The CCF repository includes a formal specification in TLA+ of CCF’s consensus algorithm, which is a variant of Raft.
This specification serves two purposes:
To catch problematic edge cases in our version of the Raft protocol that may not be trivially found or that may not be covered by tests.
To serve as a formal future-proof specification of the protocol as it is intended to function.
The first purpose can be achieved by running the specification with a model checker. While we used TLC which comes built-in with the TLA+ tools, any model checker that works with TLA+ should be possible to make run.
The second purpose is achieved simply with the TLA+ code. However, it is important to understand that the TLA+ specification has no binding to the actual implementation. This means that any change in the Raft implementation after the last modification of this specification may not be reflected and can still contain unexpected edge cases. However, comments in the TLA+ code are meant to help make this transition easier. Overall, we expect the CI tests in addition to this model checking to give us a good coverage of the behaviors to expect.
CCF implements various modifications to Raft as it was originally proposed by Ongaro and Ousterhout. Specifically, CCF constrains that only appended entries that were signed by the primary can be committed. Any other entry that has not been signed is rolled back. Additionally, the CCF implementation introduced a variant of the reconfiguration that is different from the one proposed by the original Raft paper. By default, reconfigurations are done via one transaction (as described here).
The TLA+ specification models the intended behavior of Raft as it is modified for CCF. Below, we explain several core parts of the specification in more detail.
You can find the full specification in the tla/ directory and more information on TLA+ here. Several good resources exist online, one good example is Lamport’s Specifying Systems.
Running the model checker#
The specifications in this repository are implemented for and were checked with the TLC model checker, specifically with the nightly build of TLC. The model checking files are additionally meant to be run via the CLI and not through the toolbox. To make this easier, the scripts in this folder allow you to run TLC easily.

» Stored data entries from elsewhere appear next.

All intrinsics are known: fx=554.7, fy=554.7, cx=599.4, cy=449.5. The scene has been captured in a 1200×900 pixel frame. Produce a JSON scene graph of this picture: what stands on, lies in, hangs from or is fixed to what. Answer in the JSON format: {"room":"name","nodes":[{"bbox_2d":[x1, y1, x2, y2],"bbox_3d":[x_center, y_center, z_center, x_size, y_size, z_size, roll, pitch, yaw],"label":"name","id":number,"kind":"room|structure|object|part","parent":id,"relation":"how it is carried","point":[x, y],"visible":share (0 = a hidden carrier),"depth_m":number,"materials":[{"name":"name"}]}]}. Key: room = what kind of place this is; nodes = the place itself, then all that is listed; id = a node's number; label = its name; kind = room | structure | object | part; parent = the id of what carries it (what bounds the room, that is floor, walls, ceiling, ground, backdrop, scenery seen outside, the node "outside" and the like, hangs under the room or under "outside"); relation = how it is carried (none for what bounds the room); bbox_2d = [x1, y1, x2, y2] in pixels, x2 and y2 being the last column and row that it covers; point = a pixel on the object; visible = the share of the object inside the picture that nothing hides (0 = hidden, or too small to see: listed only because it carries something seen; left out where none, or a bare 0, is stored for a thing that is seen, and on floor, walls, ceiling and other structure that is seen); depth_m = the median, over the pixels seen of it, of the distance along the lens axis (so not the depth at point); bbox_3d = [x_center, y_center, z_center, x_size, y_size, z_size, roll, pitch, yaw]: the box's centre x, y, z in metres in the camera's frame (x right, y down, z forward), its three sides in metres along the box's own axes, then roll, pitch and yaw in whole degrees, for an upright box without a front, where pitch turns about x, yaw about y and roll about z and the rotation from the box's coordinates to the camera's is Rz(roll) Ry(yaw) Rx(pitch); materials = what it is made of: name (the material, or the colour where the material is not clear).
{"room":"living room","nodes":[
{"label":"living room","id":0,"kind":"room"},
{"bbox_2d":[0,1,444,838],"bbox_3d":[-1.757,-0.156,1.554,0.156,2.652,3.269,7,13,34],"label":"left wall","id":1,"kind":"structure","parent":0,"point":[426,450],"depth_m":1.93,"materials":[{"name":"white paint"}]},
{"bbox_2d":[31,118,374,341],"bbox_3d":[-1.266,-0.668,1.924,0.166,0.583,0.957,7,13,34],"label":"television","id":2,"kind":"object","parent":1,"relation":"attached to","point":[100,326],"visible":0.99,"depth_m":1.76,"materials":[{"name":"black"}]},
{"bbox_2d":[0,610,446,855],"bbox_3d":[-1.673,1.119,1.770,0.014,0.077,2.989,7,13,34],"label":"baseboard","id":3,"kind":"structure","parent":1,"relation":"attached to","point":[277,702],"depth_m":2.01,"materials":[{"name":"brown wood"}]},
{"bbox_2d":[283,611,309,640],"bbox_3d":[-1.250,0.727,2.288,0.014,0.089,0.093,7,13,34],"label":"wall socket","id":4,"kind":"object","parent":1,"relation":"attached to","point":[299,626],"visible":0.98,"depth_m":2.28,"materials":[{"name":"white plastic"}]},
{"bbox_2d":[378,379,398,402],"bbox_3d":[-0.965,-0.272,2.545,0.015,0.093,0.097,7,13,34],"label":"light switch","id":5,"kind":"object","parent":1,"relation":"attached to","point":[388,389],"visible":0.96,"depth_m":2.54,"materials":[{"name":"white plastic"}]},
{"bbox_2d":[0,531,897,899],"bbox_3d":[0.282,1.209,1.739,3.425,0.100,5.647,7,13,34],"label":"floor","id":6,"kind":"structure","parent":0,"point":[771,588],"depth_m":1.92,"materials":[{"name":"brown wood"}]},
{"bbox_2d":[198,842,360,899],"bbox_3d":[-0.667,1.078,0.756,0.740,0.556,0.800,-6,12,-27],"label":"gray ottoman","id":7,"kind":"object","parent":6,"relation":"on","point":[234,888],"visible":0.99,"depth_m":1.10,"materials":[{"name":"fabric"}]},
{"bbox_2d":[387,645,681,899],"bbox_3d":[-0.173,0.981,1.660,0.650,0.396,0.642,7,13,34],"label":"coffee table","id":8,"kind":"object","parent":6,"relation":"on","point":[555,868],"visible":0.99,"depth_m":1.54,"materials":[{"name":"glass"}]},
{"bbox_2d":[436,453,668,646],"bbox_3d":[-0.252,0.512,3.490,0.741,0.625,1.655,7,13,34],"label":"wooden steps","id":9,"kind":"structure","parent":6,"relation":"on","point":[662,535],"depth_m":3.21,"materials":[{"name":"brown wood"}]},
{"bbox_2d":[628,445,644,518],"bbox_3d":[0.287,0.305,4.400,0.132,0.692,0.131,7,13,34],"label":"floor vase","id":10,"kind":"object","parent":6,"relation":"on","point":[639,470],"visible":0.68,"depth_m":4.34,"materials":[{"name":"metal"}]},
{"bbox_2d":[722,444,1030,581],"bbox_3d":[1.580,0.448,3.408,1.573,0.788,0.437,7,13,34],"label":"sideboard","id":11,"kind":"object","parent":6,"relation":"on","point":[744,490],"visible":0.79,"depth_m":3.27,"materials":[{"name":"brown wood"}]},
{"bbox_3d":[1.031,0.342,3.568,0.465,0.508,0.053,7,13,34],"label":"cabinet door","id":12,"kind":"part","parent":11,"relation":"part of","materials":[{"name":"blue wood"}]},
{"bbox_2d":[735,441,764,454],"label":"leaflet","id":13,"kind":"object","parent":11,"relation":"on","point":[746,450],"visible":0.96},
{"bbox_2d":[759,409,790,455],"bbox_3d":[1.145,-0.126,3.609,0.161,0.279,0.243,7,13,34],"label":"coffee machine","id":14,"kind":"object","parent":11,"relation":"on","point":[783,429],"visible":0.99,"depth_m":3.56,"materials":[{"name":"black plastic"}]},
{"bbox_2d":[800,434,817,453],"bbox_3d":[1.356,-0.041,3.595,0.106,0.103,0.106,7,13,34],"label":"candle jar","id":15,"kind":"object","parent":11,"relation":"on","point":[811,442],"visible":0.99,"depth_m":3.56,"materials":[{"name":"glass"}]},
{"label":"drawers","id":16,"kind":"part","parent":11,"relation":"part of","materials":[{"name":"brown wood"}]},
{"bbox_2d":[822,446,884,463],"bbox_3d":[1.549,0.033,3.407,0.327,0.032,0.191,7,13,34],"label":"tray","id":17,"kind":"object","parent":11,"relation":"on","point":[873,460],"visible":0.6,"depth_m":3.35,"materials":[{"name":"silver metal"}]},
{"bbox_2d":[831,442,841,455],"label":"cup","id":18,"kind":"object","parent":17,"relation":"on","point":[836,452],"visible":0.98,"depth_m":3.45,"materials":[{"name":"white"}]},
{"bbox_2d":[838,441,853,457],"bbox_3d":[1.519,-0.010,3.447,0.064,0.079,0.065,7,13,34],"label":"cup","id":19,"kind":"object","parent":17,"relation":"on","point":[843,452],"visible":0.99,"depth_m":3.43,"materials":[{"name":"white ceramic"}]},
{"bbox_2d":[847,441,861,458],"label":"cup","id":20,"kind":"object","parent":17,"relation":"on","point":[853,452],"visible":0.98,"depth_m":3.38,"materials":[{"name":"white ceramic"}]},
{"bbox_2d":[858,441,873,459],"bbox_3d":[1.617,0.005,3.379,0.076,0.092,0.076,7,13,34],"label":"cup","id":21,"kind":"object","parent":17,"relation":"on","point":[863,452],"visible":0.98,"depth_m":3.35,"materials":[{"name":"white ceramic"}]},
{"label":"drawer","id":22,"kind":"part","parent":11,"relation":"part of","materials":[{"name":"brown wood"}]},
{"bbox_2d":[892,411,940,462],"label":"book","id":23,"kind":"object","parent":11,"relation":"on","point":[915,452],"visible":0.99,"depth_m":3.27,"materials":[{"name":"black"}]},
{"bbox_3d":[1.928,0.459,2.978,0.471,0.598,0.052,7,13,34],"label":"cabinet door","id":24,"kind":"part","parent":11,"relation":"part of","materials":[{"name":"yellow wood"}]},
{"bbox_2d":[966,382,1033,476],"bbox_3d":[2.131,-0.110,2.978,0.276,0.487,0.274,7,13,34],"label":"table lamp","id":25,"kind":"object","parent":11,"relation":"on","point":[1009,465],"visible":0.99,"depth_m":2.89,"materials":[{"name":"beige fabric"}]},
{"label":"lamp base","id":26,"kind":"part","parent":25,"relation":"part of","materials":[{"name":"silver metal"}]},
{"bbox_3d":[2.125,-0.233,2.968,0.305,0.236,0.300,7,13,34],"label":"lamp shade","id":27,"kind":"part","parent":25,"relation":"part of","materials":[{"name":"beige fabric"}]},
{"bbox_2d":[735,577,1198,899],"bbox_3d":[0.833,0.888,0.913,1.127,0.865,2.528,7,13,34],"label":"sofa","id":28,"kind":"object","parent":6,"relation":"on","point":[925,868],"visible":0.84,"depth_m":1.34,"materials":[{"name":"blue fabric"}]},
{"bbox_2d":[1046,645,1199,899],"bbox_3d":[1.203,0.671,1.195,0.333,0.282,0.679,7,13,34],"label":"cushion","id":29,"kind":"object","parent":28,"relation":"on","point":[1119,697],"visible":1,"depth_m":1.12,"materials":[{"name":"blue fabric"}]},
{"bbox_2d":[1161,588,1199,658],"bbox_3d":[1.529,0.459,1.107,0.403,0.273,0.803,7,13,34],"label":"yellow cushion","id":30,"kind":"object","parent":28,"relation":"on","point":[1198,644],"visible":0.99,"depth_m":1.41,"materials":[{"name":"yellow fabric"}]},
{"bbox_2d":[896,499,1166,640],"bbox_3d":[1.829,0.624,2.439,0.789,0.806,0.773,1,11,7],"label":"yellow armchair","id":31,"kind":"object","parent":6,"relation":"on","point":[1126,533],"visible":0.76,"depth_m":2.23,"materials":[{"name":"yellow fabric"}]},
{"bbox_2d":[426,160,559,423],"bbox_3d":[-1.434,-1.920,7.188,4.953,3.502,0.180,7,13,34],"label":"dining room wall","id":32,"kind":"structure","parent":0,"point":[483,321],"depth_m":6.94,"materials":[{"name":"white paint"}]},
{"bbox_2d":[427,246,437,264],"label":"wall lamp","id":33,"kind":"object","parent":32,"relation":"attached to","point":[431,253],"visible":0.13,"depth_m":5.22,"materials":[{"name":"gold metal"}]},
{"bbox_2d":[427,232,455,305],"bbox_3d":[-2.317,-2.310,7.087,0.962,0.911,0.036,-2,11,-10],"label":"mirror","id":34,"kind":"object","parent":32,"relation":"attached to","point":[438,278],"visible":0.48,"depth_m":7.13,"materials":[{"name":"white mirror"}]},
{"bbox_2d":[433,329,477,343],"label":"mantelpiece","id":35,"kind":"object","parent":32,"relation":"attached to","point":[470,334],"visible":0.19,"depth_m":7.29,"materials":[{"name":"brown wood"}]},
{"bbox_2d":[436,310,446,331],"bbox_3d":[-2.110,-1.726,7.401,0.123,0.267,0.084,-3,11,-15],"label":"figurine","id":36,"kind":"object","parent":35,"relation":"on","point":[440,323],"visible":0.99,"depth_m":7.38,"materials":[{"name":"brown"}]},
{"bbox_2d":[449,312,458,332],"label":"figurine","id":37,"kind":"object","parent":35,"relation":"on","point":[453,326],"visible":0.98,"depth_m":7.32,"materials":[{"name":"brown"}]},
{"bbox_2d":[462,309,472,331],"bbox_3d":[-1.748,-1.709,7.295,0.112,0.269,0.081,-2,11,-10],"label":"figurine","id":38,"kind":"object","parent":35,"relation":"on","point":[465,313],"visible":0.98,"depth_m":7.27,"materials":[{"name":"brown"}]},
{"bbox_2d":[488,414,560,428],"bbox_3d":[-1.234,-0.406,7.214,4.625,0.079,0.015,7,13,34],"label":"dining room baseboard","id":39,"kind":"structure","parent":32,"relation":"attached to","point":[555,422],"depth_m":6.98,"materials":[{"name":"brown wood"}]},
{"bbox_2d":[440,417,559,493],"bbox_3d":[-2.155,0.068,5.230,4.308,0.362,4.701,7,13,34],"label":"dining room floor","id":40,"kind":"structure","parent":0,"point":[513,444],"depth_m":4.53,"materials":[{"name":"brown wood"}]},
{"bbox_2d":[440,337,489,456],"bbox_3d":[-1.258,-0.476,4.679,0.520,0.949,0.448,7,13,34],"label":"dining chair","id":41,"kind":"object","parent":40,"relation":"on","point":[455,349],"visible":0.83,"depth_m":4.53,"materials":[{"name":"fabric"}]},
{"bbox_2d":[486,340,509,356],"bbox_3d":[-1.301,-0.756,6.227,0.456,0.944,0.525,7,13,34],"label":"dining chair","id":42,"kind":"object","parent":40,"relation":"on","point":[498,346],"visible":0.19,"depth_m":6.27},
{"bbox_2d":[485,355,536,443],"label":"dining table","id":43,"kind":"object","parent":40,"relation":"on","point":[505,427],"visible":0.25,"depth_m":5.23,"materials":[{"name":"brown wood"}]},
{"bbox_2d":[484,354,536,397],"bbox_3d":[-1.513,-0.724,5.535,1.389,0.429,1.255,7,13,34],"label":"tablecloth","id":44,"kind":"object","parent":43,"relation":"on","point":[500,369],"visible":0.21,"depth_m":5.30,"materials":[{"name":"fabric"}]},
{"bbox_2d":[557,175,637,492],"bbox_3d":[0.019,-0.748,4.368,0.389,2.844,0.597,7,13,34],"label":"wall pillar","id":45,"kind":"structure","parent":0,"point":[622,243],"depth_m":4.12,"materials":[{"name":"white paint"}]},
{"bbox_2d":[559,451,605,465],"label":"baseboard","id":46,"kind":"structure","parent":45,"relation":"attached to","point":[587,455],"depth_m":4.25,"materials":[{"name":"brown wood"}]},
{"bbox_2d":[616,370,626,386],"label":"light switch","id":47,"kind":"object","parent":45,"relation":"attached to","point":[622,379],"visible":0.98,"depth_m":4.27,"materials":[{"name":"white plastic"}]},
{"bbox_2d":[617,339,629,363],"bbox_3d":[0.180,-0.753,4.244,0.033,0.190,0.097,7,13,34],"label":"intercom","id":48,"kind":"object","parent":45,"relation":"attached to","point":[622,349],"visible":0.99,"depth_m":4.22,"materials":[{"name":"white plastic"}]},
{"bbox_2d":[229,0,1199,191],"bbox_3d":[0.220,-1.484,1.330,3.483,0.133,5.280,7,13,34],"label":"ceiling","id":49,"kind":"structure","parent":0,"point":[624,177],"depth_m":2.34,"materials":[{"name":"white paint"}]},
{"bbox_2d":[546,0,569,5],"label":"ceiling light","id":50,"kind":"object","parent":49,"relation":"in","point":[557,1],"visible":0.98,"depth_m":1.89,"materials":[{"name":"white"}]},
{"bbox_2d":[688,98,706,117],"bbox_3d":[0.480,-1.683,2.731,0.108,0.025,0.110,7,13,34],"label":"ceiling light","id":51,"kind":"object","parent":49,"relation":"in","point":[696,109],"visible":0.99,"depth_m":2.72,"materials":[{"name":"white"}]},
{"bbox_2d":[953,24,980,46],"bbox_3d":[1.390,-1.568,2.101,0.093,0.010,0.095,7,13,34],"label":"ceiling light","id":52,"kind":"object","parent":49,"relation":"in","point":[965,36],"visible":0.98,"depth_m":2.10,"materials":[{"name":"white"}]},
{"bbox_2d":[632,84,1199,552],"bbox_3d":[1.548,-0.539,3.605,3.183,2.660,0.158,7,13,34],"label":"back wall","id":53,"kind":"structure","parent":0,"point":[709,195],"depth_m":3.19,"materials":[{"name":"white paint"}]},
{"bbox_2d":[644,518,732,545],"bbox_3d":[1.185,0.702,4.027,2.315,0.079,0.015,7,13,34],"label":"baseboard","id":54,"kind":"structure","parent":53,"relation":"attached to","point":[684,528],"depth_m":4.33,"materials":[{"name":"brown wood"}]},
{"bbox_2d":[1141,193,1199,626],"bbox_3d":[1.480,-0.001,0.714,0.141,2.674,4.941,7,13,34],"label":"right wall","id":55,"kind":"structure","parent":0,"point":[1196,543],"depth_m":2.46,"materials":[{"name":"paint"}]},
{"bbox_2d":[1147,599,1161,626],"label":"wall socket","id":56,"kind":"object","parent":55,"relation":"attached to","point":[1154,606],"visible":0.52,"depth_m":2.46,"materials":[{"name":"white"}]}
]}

To download and then run TLC, simply execute:
$ cd tla $ python install_deps.py $ ./tlc.sh MCccfraft.tla
You can also check the specification including reconfiguration as follows:
$ ./tlc.sh MCccfraftWithReconfig.tla -config MCccfraft.cfg
Running TLC on our models can take any time between minutes (for small configurations) and days (especially for the full model with reconfiguration) on a 128 core VM (specifically, we used an Azure HBv3 instance.
TLC works best if it can utilize all system resources. For this, the
`tlc.sh` script already uses the
-workers auto` option to use all cores. However, depending on your configuration, you may want to allocate more memory to the Java VM. you can do this by modifying the script and changing the values of
-Xms2G -Xmx2G` to enforce the specific RAM usage that you need (2GB in this case). Note that it is useful to fix both minimum and maximum value to increase performance.
During development, it helps to use simulation mode which performs a depth-first search of the search tree (instead of the default breadth first that is very slow). Turn on the simulation mode with
-simulate -depth 100000 (using a very large number as a maximum depth). Note that this mode never completes (but will find errors in minutes instead of hours).